Kathy Burke appears in `Harry Enfield and Chums', Tue 9.30pm BBC1, and in `Common as Muck', Wed 9.30pm BBC1

KATHY BURKE'S TOP THREE ROLES

1. Waynetta Slob - the pizza-guzzling, fag-smoking mother from hell in Harry Enfield and Chums. Enfield pays tribute to Burke for the development of Waynetta. "Kathy's one of the few people I know who always does my sketches better than I see them in my head. I've got lazy with Wayne and Waynetta. I write less for me now because she's funnier." Burke calls Waynetta "the most glamorous character I've ever played, because she's so self-confident. It's bliss."

2. Martha - the painfully unsophisticated, unspeaking acolyte of a charismatic preacher in Mr Wroe's Virgins. The part demanded nude scenes from Burke. "I can't believe I was brave enough to do it." she says now. "But from the minute I read the book, I understood the character. I didn't feel sympathy for her. I realised that this was all she'd known - that was what I had to keep a handle on."

3. Sharon - the abuse victim, who puts it all behind her and trains as a beauty therapist in Common as Muck. Burke explains: "I liked her because she wanted to start again.

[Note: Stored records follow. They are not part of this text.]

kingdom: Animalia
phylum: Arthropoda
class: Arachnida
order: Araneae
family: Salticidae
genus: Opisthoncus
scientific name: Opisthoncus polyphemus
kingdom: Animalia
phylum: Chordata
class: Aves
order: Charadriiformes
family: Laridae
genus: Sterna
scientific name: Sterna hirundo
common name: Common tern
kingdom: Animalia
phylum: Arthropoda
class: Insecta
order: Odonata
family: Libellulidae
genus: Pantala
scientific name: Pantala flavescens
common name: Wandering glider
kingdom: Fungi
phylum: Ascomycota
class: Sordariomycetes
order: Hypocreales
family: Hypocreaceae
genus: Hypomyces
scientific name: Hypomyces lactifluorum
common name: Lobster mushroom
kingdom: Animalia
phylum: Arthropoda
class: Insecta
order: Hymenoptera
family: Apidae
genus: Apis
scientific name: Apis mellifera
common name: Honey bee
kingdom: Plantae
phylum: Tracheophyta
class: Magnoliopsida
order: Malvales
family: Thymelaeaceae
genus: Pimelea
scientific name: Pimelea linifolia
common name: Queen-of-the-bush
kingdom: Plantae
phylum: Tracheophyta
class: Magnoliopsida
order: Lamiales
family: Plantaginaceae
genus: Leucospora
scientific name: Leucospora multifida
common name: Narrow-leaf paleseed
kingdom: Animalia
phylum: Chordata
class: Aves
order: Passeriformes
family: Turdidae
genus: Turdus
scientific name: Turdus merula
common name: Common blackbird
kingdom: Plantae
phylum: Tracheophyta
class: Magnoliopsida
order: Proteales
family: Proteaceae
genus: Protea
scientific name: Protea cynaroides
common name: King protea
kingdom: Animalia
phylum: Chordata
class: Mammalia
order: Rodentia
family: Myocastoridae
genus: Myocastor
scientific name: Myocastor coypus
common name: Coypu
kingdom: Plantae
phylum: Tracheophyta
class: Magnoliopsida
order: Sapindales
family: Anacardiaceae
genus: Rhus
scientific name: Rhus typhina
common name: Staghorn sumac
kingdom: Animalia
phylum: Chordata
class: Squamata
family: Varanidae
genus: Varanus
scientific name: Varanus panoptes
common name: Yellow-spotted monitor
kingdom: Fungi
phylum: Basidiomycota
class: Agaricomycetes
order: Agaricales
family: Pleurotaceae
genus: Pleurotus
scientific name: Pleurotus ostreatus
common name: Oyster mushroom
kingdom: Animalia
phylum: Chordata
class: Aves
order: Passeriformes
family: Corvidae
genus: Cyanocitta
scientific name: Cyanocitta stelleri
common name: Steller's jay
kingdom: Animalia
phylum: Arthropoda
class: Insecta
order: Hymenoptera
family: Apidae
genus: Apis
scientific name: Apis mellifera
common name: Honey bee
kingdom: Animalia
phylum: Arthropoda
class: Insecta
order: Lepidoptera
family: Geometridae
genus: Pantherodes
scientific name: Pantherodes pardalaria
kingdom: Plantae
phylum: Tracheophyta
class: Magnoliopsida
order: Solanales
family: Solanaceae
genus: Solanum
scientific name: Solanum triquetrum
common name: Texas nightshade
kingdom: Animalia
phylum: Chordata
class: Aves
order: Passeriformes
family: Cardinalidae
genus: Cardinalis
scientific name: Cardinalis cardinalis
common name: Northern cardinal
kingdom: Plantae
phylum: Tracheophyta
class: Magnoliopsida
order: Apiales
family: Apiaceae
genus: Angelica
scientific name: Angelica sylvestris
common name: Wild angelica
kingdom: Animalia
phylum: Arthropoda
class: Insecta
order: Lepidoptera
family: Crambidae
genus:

Lots of women get involved with someone who's not good for them and don't realise they can escape."

EYE TEST

1964: Born at the Royal Free Hospital, north London.

1970s-80s: Trained at Anna Scher Theatre School, north London.

1982: Got big break when director Mai Zetterling came to Anna Scher to cast for Scrubbers, a tough film about a women's borstal.

1980s: Appeared on stage in Mike Leigh's It's a Great Big Shame at Stratford East, and Michael Wall's Amongst Barbarians at the Royal Exchange, Manchester; and on television in Jonathan Ross's The Last Resort.

1990s: Appeared on television in Harry Enfield and Chums (previously: Harry Enfield's Television Programme), Absolutely Fabulous, French and Saunders, Murder Most Horrid, Mr Wroe's Virgins, Jackanory, After Miss Julie and Common As Muck

1990: Burke's debut play, Mr Thomas, performed at Old Red Lion, Islington, won a Time Out award.

1995: Directed Jonathan Harvey's Boom Bang-a-Bang at the Bush Theatre, London.

1996: Appeared in Gary Oldman's (as yet unreleased) slice of London life feature film, Nil By Mouth.